◆ Task instructions: Give the number of lines in this listing that contain the word "right", and nothing else.

◆ Source data:
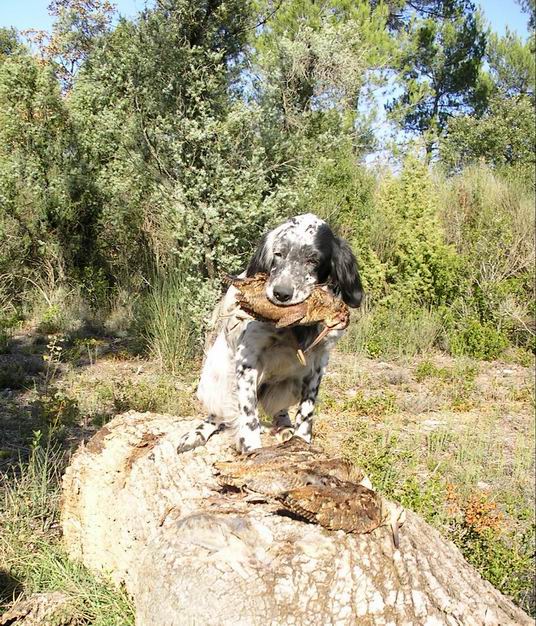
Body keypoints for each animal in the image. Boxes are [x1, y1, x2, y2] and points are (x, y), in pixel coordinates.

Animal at [177, 214, 364, 454]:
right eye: (278, 254)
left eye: (313, 260)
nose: (281, 294)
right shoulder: (247, 360)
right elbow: (248, 416)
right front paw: (251, 448)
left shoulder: (319, 363)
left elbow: (307, 412)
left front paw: (301, 440)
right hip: (214, 378)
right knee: (218, 414)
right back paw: (197, 433)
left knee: (279, 410)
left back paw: (284, 426)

◆ Your solution: 7